In 2002, the Companhia Nacional de Bailado (National Dance Company) assumed the programming and management of the theatre; by dispatch 7721/2002 (13 March 2002), the minister for culture, Dr. Augusto Santos Silva, initiated the transition of legal and financial responsibilities of the Theatre Camões, from the National Theatre to the National Dance Company. They were ultimately authorized to assume, the programming at Theatre Camões. The theatre company took-up its management in 2003.

==Architecture==
Integrated into the former Expo 98 grounds, today known as Parque das Nações, the theatre was built near the Pavilhão do Conhecimento and Lisbon Oceanarium. It is a simple composition that integrates with the public spaces, but visible along the pedestrian passageways along the riverbank, that includes the Passeio do Neptuno and the gardens of Jardim da Água.

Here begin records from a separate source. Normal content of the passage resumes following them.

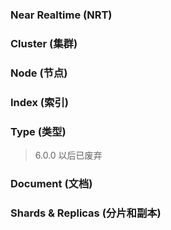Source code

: ### Near Realtime (NRT)

### Cluster (集群)

### Node (节点)

### Index (索引)

### Type (类型)
> 6.0.0 以后已废弃

### Document (文档)

### Shards & Replicas (分片和副本)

The entrance to the hall is across an atrium, with a large glazed window (Mar da Palha), which is open to two floors. With three foyers, the atrium includes 304 m2 on the first floor and 233 m2 on the second floor, with support bars.

The auditorium has space for 873 visitors.

The main hall consists of a 19 × 24 m space and stage area of approximately 19 × 22.7 m, while the orchestra pit encompasses an area 16 × 5.5 m.